# PROBLEM DESCRIPTION
Write out every entry exactly as it appears.

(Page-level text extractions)
=== Section Start ===

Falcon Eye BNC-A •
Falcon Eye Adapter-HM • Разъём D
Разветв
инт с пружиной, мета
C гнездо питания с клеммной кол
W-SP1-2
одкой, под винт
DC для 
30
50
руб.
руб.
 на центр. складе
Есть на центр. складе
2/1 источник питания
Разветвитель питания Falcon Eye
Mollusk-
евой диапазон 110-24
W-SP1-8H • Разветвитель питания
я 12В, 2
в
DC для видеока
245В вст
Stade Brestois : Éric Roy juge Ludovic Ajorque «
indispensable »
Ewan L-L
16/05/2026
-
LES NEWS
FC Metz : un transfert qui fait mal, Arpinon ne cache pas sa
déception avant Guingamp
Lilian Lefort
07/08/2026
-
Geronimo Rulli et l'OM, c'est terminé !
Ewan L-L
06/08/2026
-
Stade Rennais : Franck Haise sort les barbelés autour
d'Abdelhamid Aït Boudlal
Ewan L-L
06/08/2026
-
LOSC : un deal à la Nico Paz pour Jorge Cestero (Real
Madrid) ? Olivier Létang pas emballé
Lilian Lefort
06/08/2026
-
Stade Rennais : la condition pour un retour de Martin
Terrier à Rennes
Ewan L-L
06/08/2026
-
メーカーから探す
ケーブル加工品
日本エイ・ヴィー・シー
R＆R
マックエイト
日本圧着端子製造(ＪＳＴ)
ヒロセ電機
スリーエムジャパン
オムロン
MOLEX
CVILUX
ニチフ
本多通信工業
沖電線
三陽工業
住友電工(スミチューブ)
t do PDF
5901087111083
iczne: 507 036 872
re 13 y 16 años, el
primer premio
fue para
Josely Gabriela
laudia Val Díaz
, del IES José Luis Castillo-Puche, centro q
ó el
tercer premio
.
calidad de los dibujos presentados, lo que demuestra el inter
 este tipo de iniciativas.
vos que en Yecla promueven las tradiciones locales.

=== Section End ===

# RESULT OF THIS TASK
Falcon Eye BNC-A •
Falcon Eye Adapter-HM • Разъём D
Разветв
инт с пружиной, мета
C гнездо питания с клеммной кол
W-SP1-2
одкой, под винт
DC для 
30
50
руб.
руб.
 на центр. складе
Есть на центр. складе
2/1 источник питания
Разветвитель питания Falcon Eye
Mollusk-
евой диапазон 110-24
W-SP1-8H • Разветвитель питания
я 12В, 2
в
DC для видеока
245В вст
Stade Brestois : Éric Roy juge Ludovic Ajorque «
indispensable »
Ewan L-L
16/05/2026
-
LES NEWS
FC Metz : un transfert qui fait mal, Arpinon ne cache pas sa
déception avant Guingamp
Lilian Lefort
07/08/2026
-
Geronimo Rulli et l'OM, c'est terminé !
Ewan L-L
06/08/2026
-
Stade Rennais : Franck Haise sort les barbelés autour
d'Abdelhamid Aït Boudlal
Ewan L-L
06/08/2026
-
LOSC : un deal à la Nico Paz pour Jorge Cestero (Real
Madrid) ? Olivier Létang pas emballé
Lilian Lefort
06/08/2026
-
Stade Rennais : la condition pour un retour de Martin
Terrier à Rennes
Ewan L-L
06/08/2026
-
メーカーから探す
ケーブル加工品
日本エイ・ヴィー・シー
R＆R
マックエイト
日本圧着端子製造(ＪＳＴ)
ヒロセ電機
スリーエムジャパン
オムロン
MOLEX
CVILUX
ニチフ
本多通信工業
沖電線
三陽工業
住友電工(スミチューブ)
t do PDF
5901087111083
iczne: 507 036 872
re 13 y 16 años, el
primer premio
fue para
Josely Gabriela
laudia Val Díaz
, del IES José Luis Castillo-Puche, centro q
ó el
tercer premio
.
calidad de los dibujos presentados, lo que demuestra el inter
 este tipo de iniciativas.
vos que en Yecla promueven las tradiciones locales.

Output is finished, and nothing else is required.